Singapore is the EU’s fifth biggest agri-food export market in Asia and the new trade agreement has the further advantage of protecting 138 EU Geographical Indications. The agreement also touches on matters relating to public procurement, competition and sustainable development.
Singapore has embraced the digital industrial transformation over recent years and the country offers opportunities in various industry 4.0 sectors and in sustainable innovation. Outreach campaigns are now essential to ensure that small and medium-sized enterprises can gain maximum benefit from the agreement.
As requested by the European Parliament in its February 2019 resolution, trade and sustainable development are key areas for action during implementation.
The agreement includes very important commitments to pursue ratification of the eight Core Conventions of the International Labour Organisation (ILO), to implement the Paris Agreement on climate change, to conserve and sustainably manage natural resources, as well as contributing to corporate social responsibility and the promotion of vital green technologies.
"The trade agreement will certainly strengthen EU economic relations with Singapore. It should also have a ‘catalytic effect’ on EU-ASEAN relations more widely"
The European Parliament will continue to push the Singaporean government to move towards the ratification of the three missing ILO Core Conventions: freedom of association and protection of the right to organise, discrimination (employment and occupation) and abolition of forced labour.
It is also crucial that we continue looking for ways to increase the enforceability and impact of the Trade and Sustainable Development chapter, particularly in light of the 2017 European Court of Justice’s Opinion on the Singapore trade agreement.
The Court concluded that parties could terminate or suspend the liberalisation provided in the agreement for breaches of labour and environmental provisions. In this context, the European Parliament should, in the interest of businesses, workers and consumers, fully explore the new role of the Chief Trade Enforcement Officer.
In conclusion, Singapore is an important partner who believes in a multilateral rules-based order. One with whom the EU can cooperate in many areas, including sustainability and the digital agenda. The trade agreement will certainly strengthen EU economic relations with Singapore.
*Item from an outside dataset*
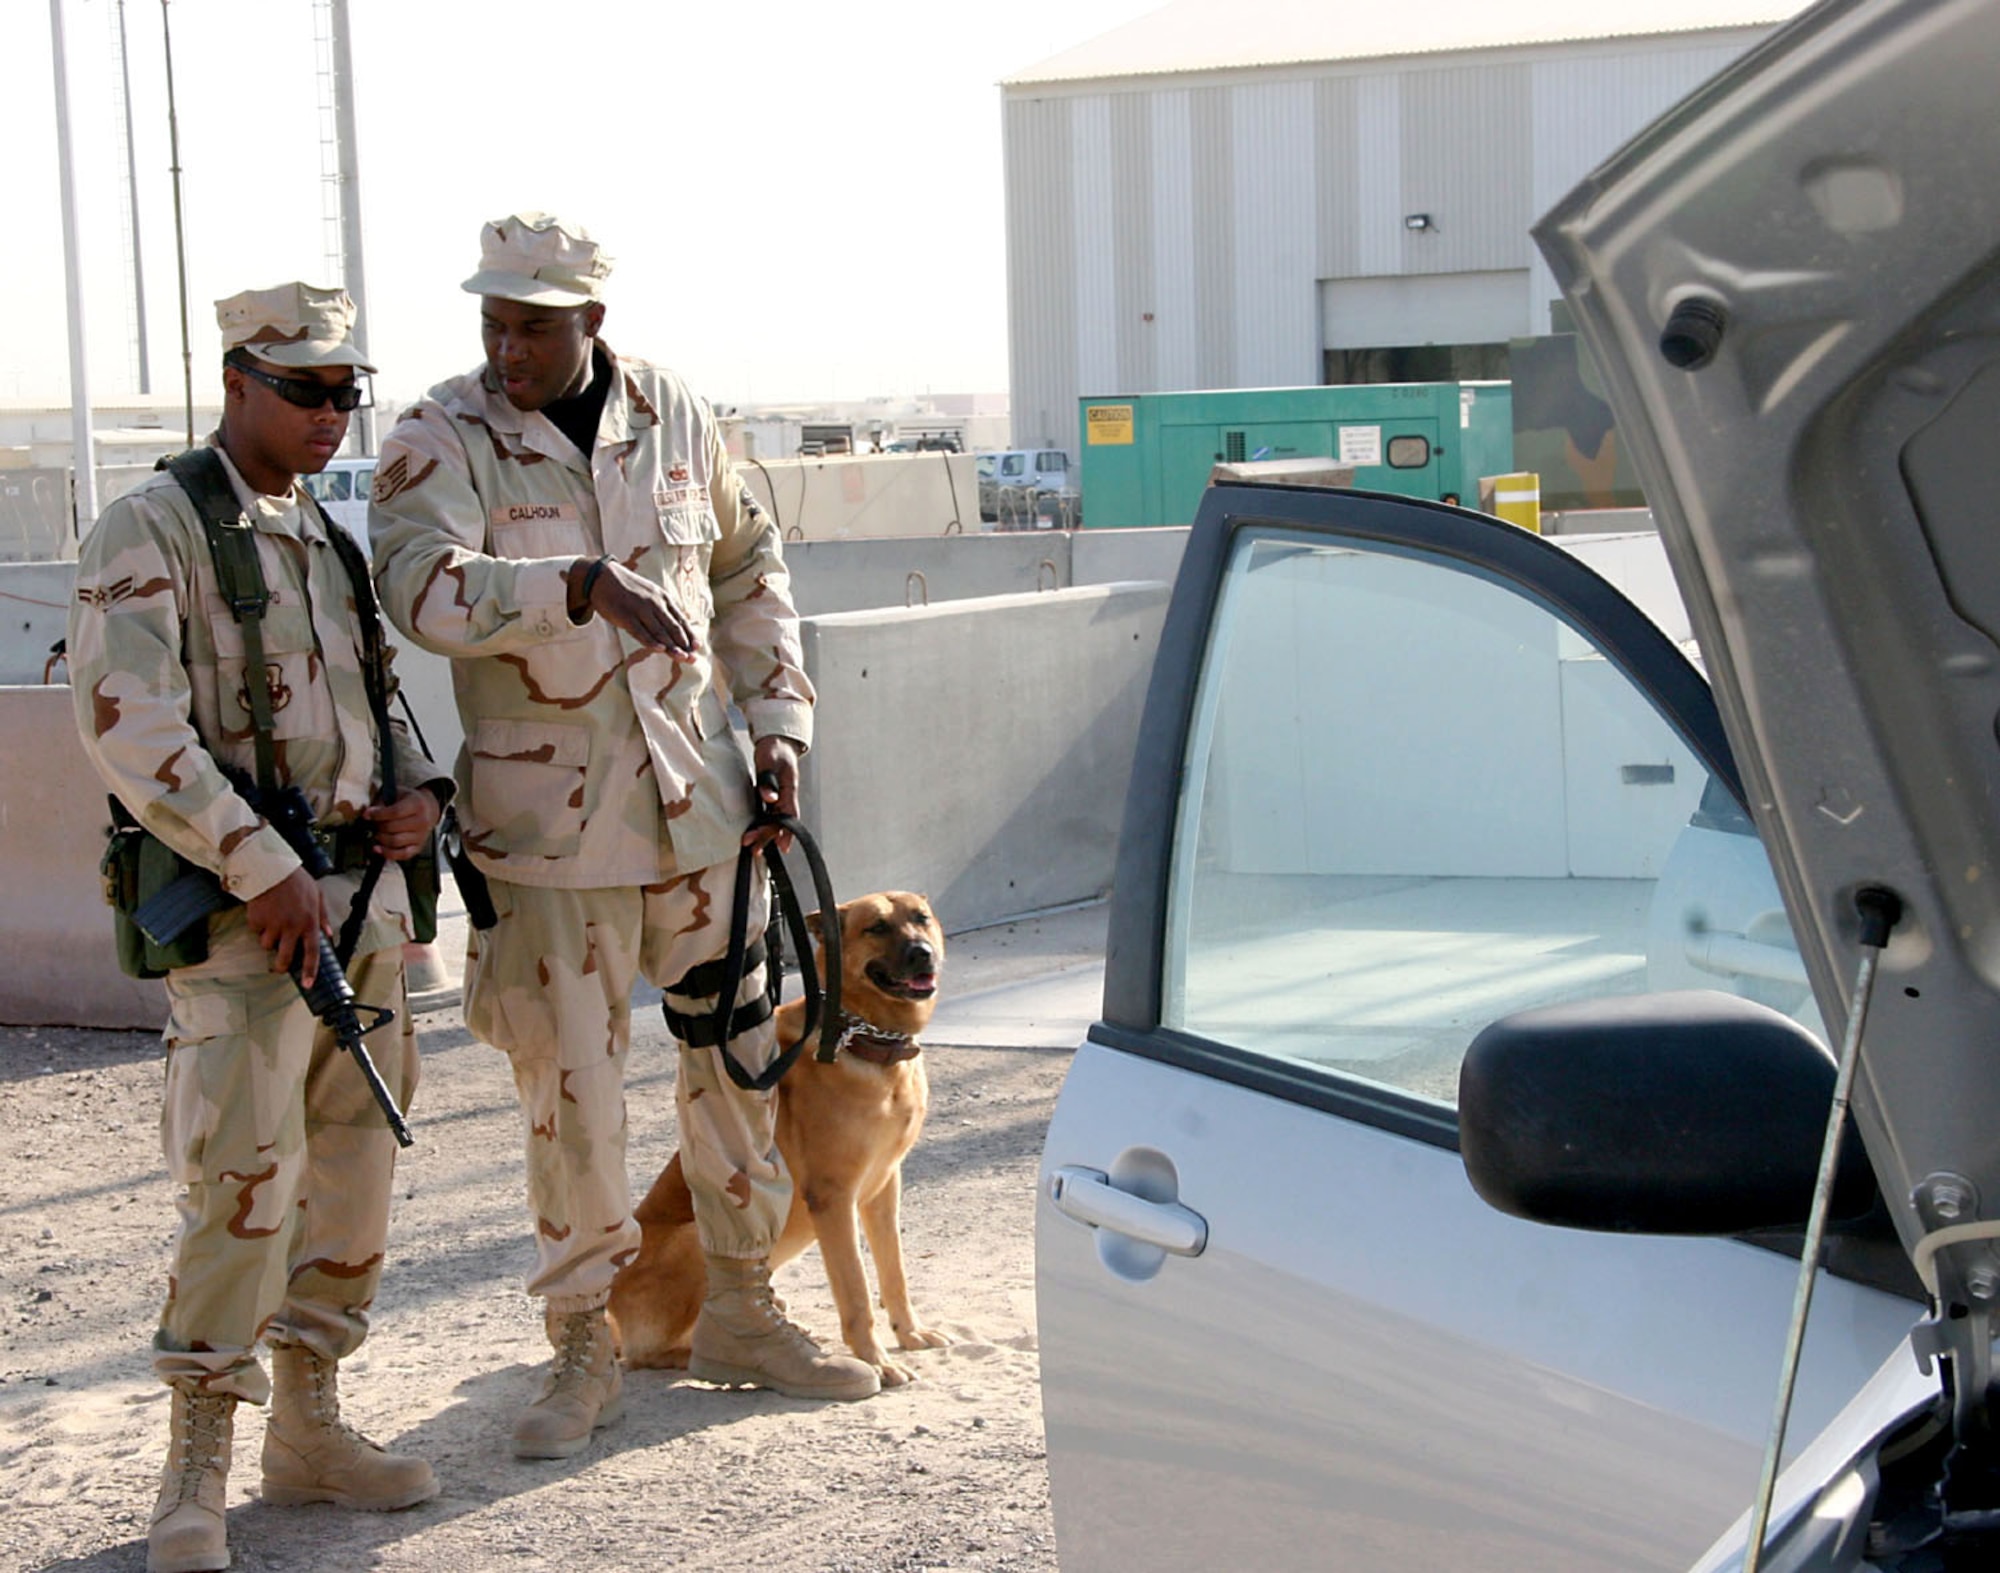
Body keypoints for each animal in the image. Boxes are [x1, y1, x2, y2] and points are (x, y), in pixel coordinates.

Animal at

It should also have a ‘catalytic effect’ on EU-ASEAN relations more widely. The deal offers numerous opportunities that now have to be used for mutual gains. Singapore is known for taking its international commitments seriously. We therefore expect a full and efficient implementation of the agreement.
The European Parliament will ensure regular follow-up to ensure that this trade agreement truly works for small and medium-sized enterprises and that labour and environmental commitments are translated into practice.